Sara Capen Salomons is director of development and communications at Journey Home, a Connecticut-based nonprofit committed to ending homelessness. Her organization helped house Moton in January 2016, and she told Moton that “asylum” is another word for “refuge,” or “respite.”
Moton likes that.
“If I go to Farmington, I can get into all the things going on there,” said Moton. “I go left.”
That’s a hard-won realization for Moton, who spent 20 years living on the streets.
And in that, some parts of Moton’s life that — sadly — are entirely predictable. His life is a blueprint of what happens when we don’t provide for people who are mentally ill and addicted. Historically, we’ve let the Reggies flounder, and we’ve paid dearly for that.
The federal Substance Abuse and Mental Health Services Administration says that 20 to 25 percent of people who are homeless in the U.S. have some form of severe mental illness. Roughly the same percentage suffer from chronic substance abuse.
In Connecticut, according to the Connecticut Coalition to End Homelessness, about 29 percent of people who are homeless have substance abuse problems, and nearly 36 percent face mental health challenges. Nearly 18 percent of people who are homeless in Connecticut are living with both substance abuse issues and mental health challenges. These are often the toughest people to find, treat, and house. According to research, half of people who are diagnosed with severe mental illness also will be diagnosed with a substance abuse disorder.
During the time Moton was homeless, he spent time in jail, some time couch surfing, and some time drifting from one abandoned building to another.
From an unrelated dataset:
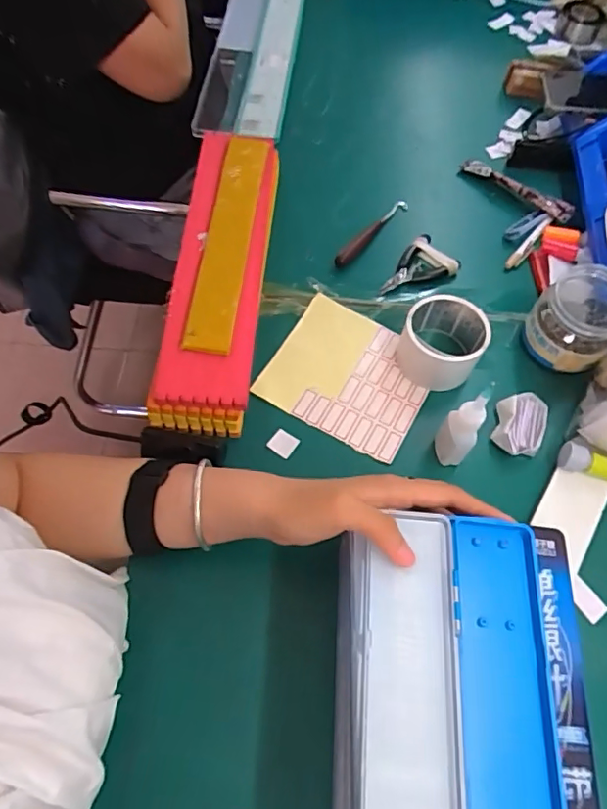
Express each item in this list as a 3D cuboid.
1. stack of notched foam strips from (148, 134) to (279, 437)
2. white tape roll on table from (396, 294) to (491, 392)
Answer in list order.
[{"bbox_3d":[-0.079,-0.144,0.554,0.091,0.070,0.347,2,61,-1],"label":"stack of notched foam strips"},{"bbox_3d":[0.132,-0.060,0.525,0.074,0.056,0.072,1,61,-2],"label":"white tape roll on table"}]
And then there were the shelters, which Moton found particularly challenging.
“Shelters,” he said, “are not counselors.” In addition to a substance abuse problem, Moton suffers from depression, which the National Alliance for Mental Illness says is the “leading cause of disability worldwide.” He has attempted suicide.
Being homeless is the worst state for someone who has a dual diagnosis of mental illness and substance abuse. Yet for years, the streets and shelters – and sometimes jails – have been what passes for our treatment centers. And neither jails nor shelters are equipped to handle the job.
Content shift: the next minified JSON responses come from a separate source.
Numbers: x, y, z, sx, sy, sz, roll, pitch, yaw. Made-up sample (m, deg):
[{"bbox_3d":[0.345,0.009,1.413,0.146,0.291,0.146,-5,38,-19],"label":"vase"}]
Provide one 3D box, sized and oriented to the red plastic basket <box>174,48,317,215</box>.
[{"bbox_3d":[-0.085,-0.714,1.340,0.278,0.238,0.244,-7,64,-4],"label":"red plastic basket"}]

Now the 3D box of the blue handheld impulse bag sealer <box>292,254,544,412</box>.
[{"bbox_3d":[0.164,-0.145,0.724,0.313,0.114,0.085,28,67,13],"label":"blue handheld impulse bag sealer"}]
This didn’t just happen. A series of failed public policies created an environment that effectively pushed people like Moton into homelessness. In times past – what some activists call the bad old days — he might have found a home in one of Connecticut’s state hospitals, which in a spirit of reform, began closing 30 years ago.
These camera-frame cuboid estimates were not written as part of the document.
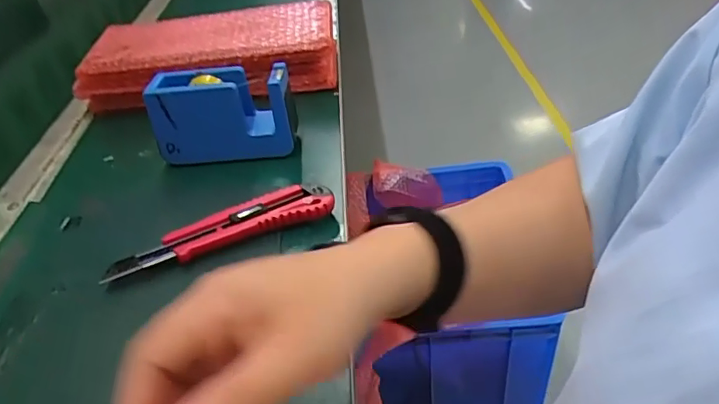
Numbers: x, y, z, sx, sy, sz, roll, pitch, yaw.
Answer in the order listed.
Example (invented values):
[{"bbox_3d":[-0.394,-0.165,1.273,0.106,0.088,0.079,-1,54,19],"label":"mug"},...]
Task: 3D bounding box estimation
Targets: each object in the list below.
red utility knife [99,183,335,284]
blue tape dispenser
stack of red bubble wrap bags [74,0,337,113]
[{"bbox_3d":[-0.107,0.024,0.418,0.176,0.020,0.034,-20,40,-14],"label":"red utility knife"},{"bbox_3d":[-0.129,-0.084,0.513,0.131,0.082,0.052,-4,39,5],"label":"blue tape dispenser"},{"bbox_3d":[-0.176,-0.169,0.634,0.298,0.081,0.108,-9,39,-2],"label":"stack of red bubble wrap bags"}]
The same spirit moved for closures in Massachusetts, Vermont, New Hampshire, and elsewhere. Beginning in the ’50s and stretching into the ’90s, new treatments for mental illness and an emphasis on deinstitutionalization moved a half million patients from state hospitals. Though support was scant for keeping open poorly-run hospitals such Mansfield Training Center in Connecticut or Augusta Mental Health Center in Maine, the institutions offered at least a modicum of stability to some patients.
From 1955, in Rhode Island, Massachusetts, New Hampshire and Vermont, the deinstitutionalization rates were over 95 percent. In Rhode Island, it was 98 percent – so for every 100 patients in 1955, there are now two.
In their place, cities and states offered a few community health centers – and homeless shelters, which were not equipped to handle the onslaught of clients and residents who were living with mental illness and addiction.
In December, the Spotlight investigative team at The Boston Globe said homeless shelters of the ’90s became “the new asylums” – little more than holding pens for people.
In the last two years, said the Globe, of the 1,500 people who are chronically homeless and had been assessed by the Massachusetts Housing and Shelter Alliance, 85 percent said they suffer from mental health problems.
A healthy dose of mental health and substance abuse community programs could cut that number significantly.
The recent failed Republican attempt at repealing and replacing Obamacare would have spelled disaster, say some advocates, for the nation’s growing interest in mental health care. The Affordable Care Act (Obamacare) includes mental health care parity – or the notion that insurance companies cover physical and mental health care equally. Nationally, a slew of bills aimed at improving our mental health care system await discussion, from a House bill that addresses counseling for female veterans, to a bill in the Senate that seeks to extend mental health screenings and assessments to youths entering foster care.
But even then, we have decades of neglect to correct.
Having his own place offers its a different kind of challenge, says Moton. He can babysit his granddaughters. He can talk to his daughters, and occasionally have buddies over for marathon chess matches (he learned in prison), but in the end, it’s him and four walls. He said he just started therapy – something he’d never considered before — and he intends to stick with it.
“God,” he says, “is still on the case.”